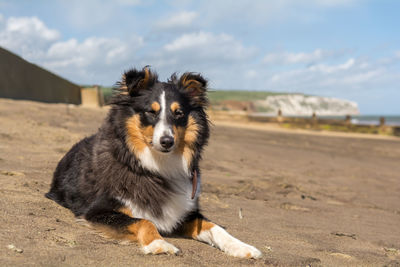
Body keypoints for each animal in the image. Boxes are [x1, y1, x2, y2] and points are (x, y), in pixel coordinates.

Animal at [45, 67, 262, 260]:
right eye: (151, 111)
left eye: (179, 113)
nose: (167, 141)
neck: (156, 166)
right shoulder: (97, 211)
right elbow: (144, 221)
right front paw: (159, 244)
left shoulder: (184, 213)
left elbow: (215, 227)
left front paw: (242, 247)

## Exercise instructions
Retype all entries above verbatim; no pictures belong in the copy.

## Response below
Body keypoints for each animal in the image. Boxes are [x1, y1, x2, y2] and points are (x, y), in pixel coordinates.

Animal at [45, 67, 262, 260]:
right eye: (151, 111)
left eye: (179, 113)
nose: (167, 141)
neck: (156, 166)
right shoulder: (97, 211)
right elbow: (144, 221)
right front paw: (159, 244)
left shoulder: (184, 213)
left elbow: (215, 227)
left front paw: (242, 247)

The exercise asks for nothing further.